Required work =>
Copy out the records below word for word, from the start through the line that contains "left knee: (583, 398, -27)". Leave the pictures out.

Data listing =>
======

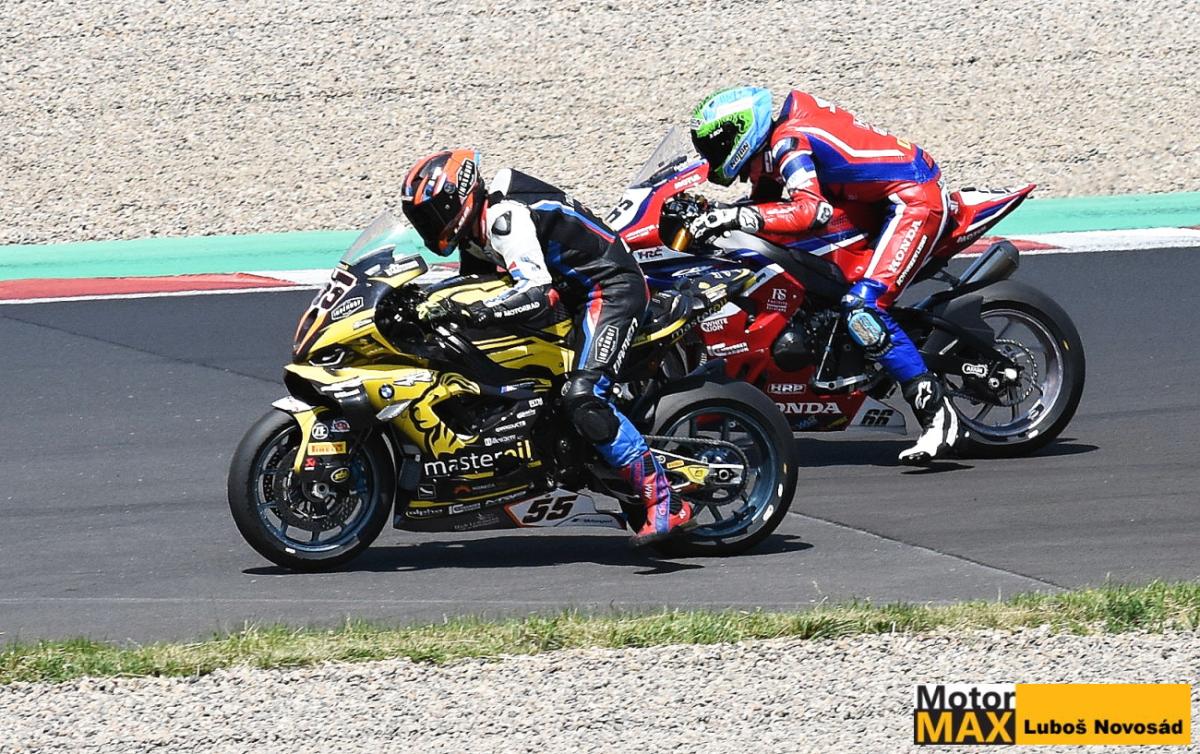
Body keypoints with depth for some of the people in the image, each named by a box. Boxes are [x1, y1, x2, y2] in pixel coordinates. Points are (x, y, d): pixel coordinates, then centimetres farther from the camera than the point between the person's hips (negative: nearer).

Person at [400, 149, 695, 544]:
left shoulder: (503, 216, -22)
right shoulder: (477, 224, 11)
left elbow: (535, 289, -33)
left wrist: (467, 313, -42)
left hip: (610, 289, -12)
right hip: (574, 293, 12)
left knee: (583, 398, -27)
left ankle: (666, 505, -29)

======

Written answer =>
Body keypoints with depth for some of the people in the image, each named by a box. Boxes are [x1, y1, x2, y2] in pixel coordinates. Points are (x, y, d): pixel coordinates, then centimetres farther from the camera than the point between the person's hips (negative: nearer).

Person at [400, 149, 695, 544]:
left shoulder: (503, 216, -22)
right shoulder: (477, 224, 11)
left elbow: (535, 289, -33)
left wrist: (467, 313, -42)
left hip: (610, 289, -12)
right hip: (574, 293, 12)
left knee: (583, 398, -27)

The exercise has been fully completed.